What to work on => For each statement, say yes or no on whether the forum thread supports it, and quote the thread's words that decide it. (a) The official warning of reprisal attacks in northern Mali is the UN Special Adviser on the Prevention of Genocide. (b) The Malian Government asked Britain for military assistance. (c) PuckChaser mentions friends still suffering from Somalia and Rwanda.

Passage =>
Would you rather polish maple resolve for 6-12 months at a time for years to come?


----------



## PuckChaser

Altair said:
			
		

> Would you rather polish maple resolve for 6-12 months at a time for years to come?



Then watch genocide and human suffering and be unable to help because the UN castrates its forces when deployed? My long-term mental health begs me to say yes, I've seen a few too many friends still suffering from Somalia and Rwanda.


----------



## Altair

PuckChaser said:
			
		

> Then watch genocide and human suffering and be unable to help because the UN castrates its forces when deployed? My long-term mental health begs me to say yes, I've seen a few too many friends still suffering from Somalia and Rwanda.


Don't know of any genocide in Mali.


----------



## dimsum

Altair said:
			
		

> Don't know of any genocide in Mali.





> 1 February 2013 – A senior United Nations official today warned of the risk of reprisal attacks against Tuareg and Arab civilians in various regions of northern Mali and urged the country’s military to protect all citizens regardless of their ethnic affiliation.
> 
> “While the liberation of towns once under the control of the rebel and extremist groups has brought hope to the populations of northern Mali, I am deeply concerned at the risk of reprisal attacks against ethnic Tuareg and Arab civilians,” the UN Special Adviser on the Prevention of Genocide, Adama Dieng, said in a statement.
> 
> Fighting between Government forces and Tuareg rebels broke out in northern Mali last January, after which radical Islamists seized control of the area. The conflict uprooted thousands of people and prompted the Malian Government to request military assistance from France to stop the progression of extremist groups.



http://www.un.org/apps/news/story.asp?NewsID=44058


----------



## Altair

Dimsum said:
			
		

> http://www.un.org/apps/news/story.asp?NewsID=44058


Yeah, and nothing since operation Serval.

Provided material =>

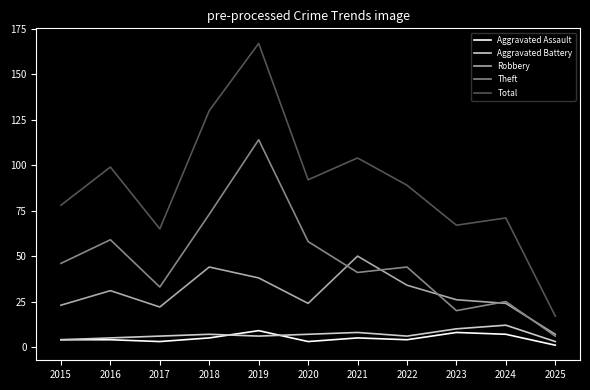

Is it true that Robbery equals 15 at 2023?

False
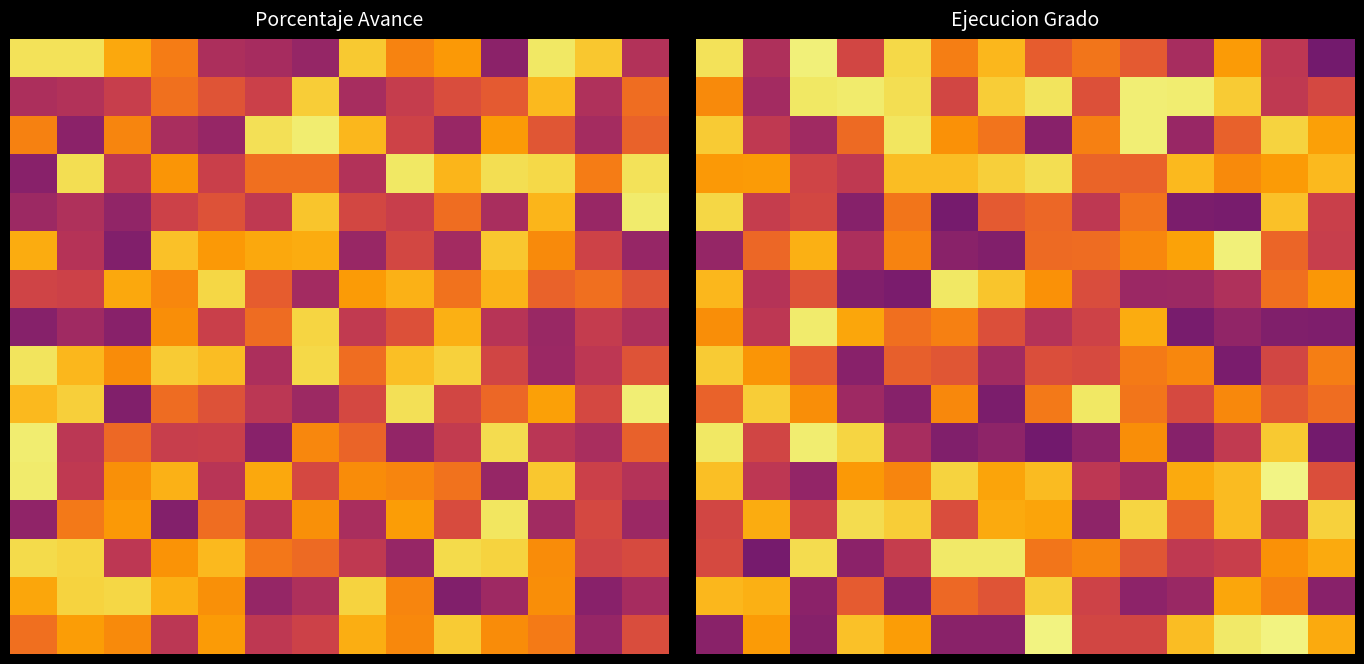

Count the number of categories in the chart.

14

Your response =>
(a) Yes: "the UN Special Adviser on the Prevention of Genocide, Adama Dieng, said in a statement."
(b) No: "prompted the Malian Government to request military assistance from France to stop the progression of extremist groups."
(c) Yes: "I've seen a few too many friends still suffering from Somalia and Rwanda."